### GOAL OF THE EXERCISE
Tell how many lines contain the string "down" in the material underneath; the reply is that number and no more.
>>>
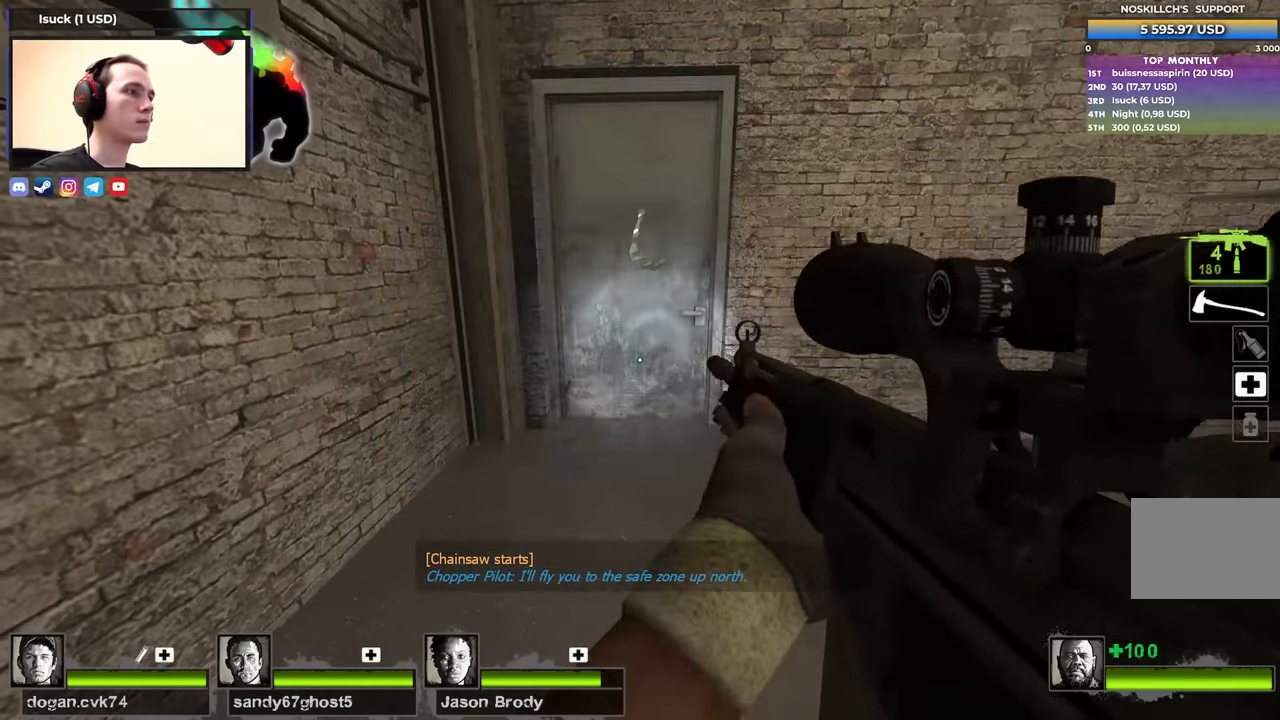
{"keys": ["w"], "events": [[150, "shift", "up"], [200, "d", "down"], [333, "w", "down"], [383, "d", "up"]]}
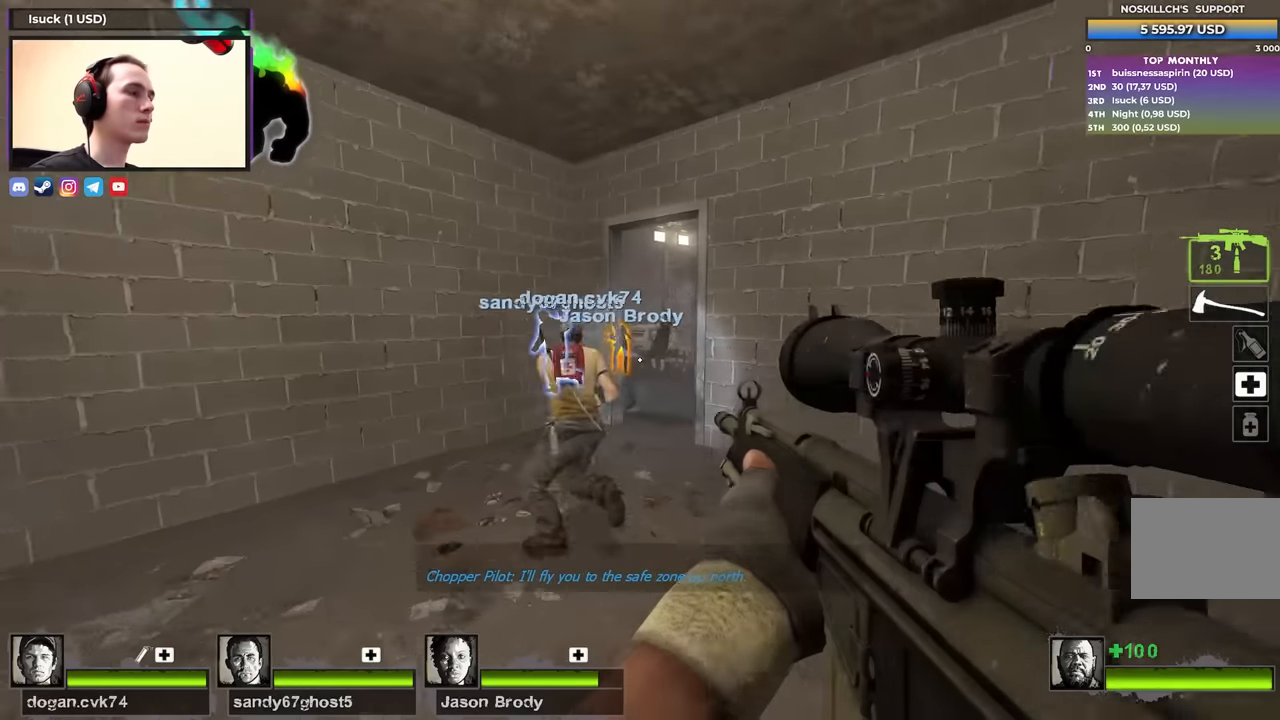
{"keys": ["w"], "events": [[167, "a", "down"], [217, "r", "down"], [267, "a", "up"], [317, "r", "up"]]}
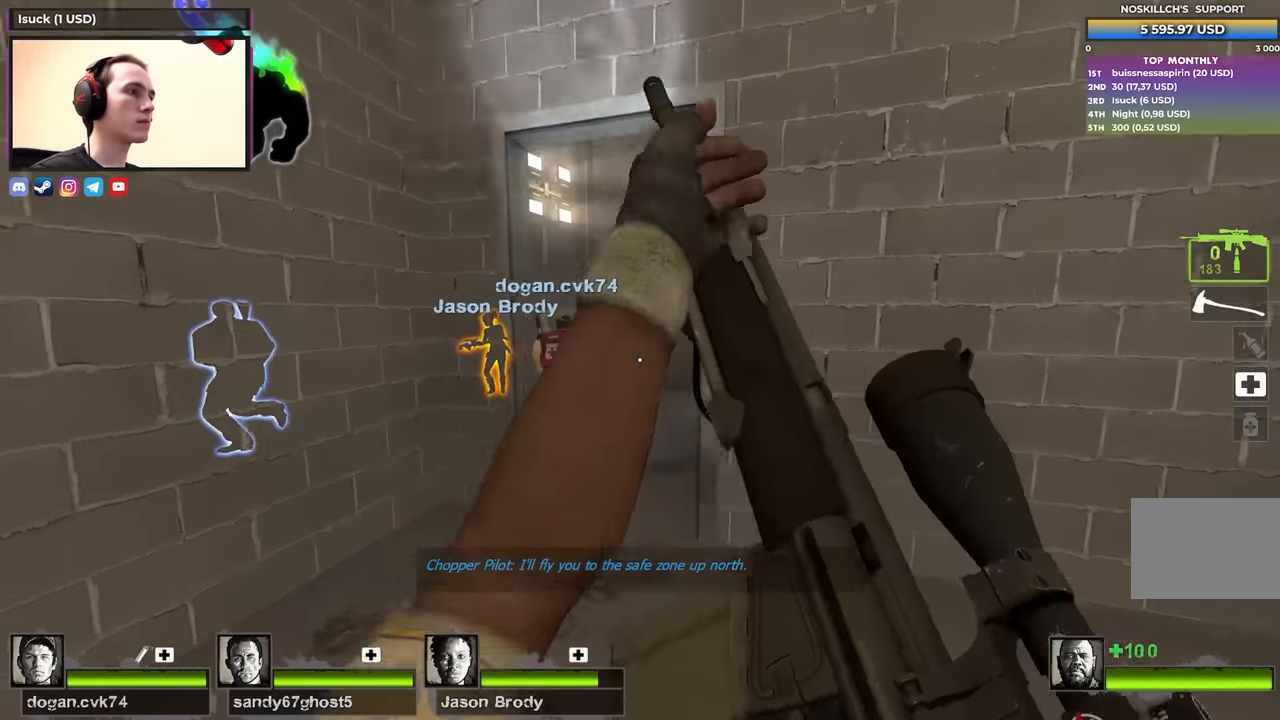
{"keys": ["w"], "events": []}
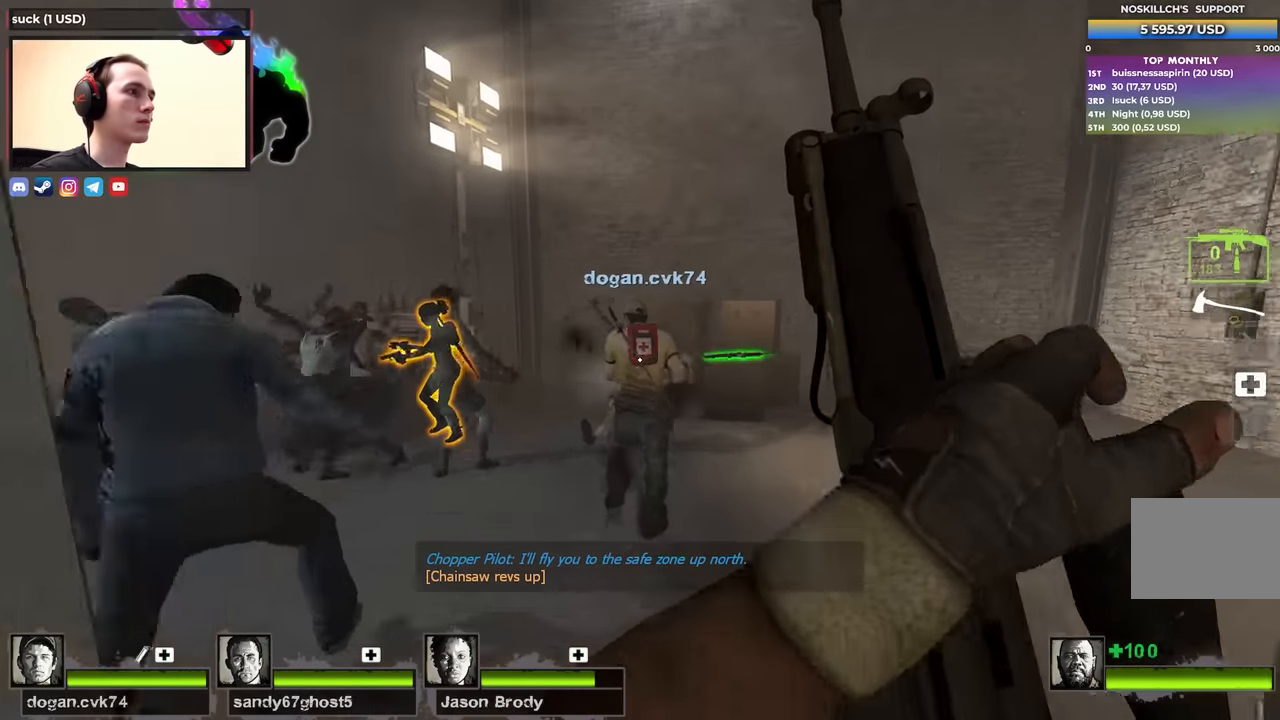
{"keys": ["w"], "events": [[117, "d", "down"], [433, "d", "up"]]}
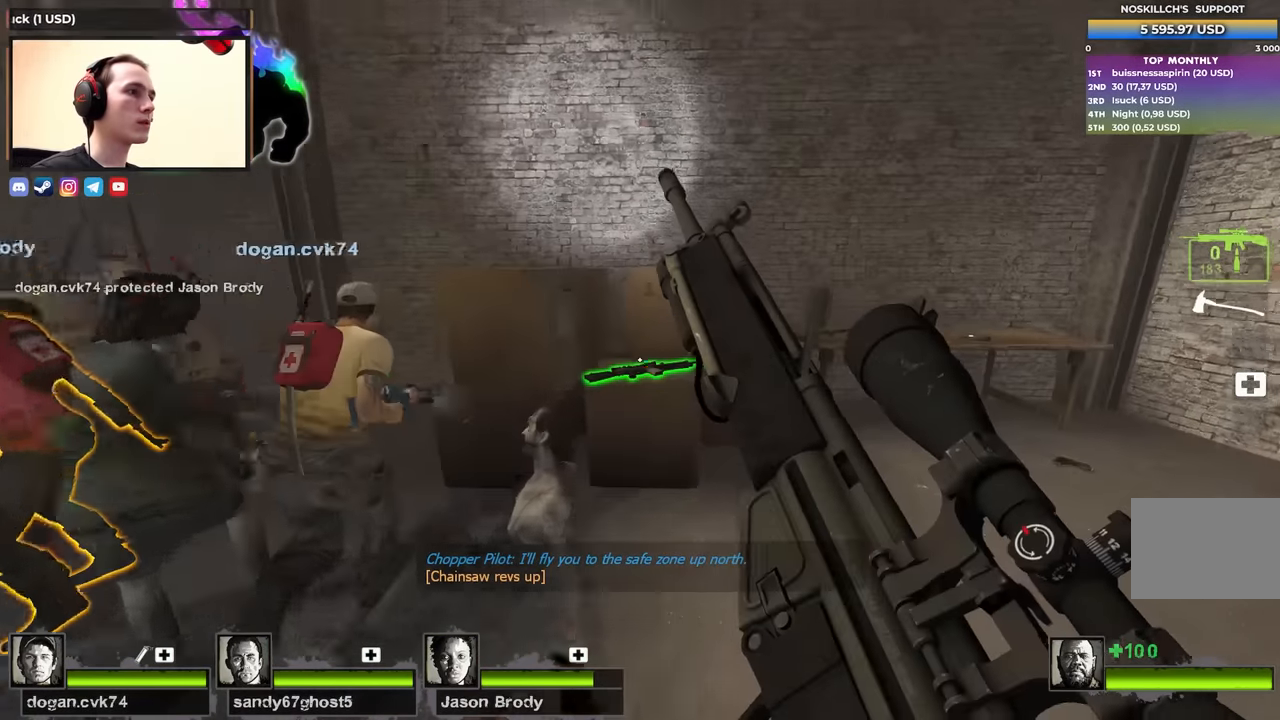
{"keys": ["a", "s"], "events": [[167, "e", "down"], [167, "w", "up"], [217, "a", "down"], [267, "e", "up"], [450, "s", "down"]]}
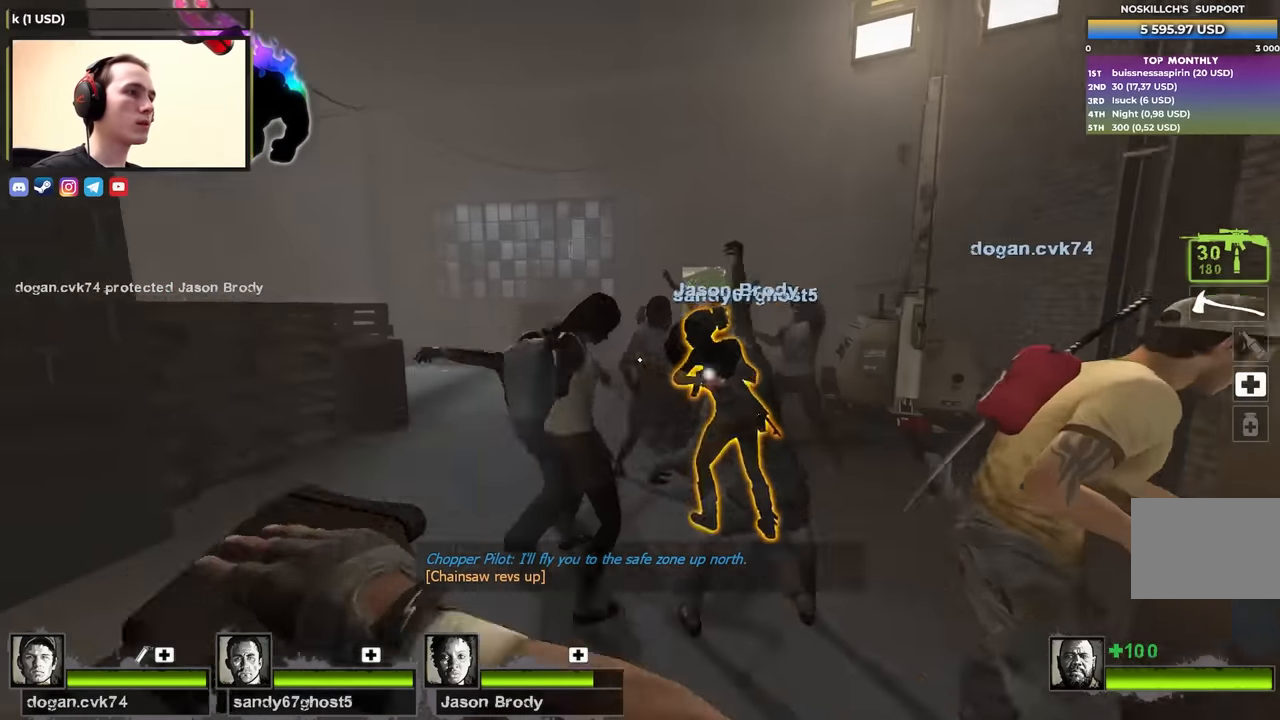
{"keys": ["a"], "events": [[183, "a", "up"], [283, "a", "down"], [433, "s", "up"]]}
<<<
### EXERCISE OUTPUT
5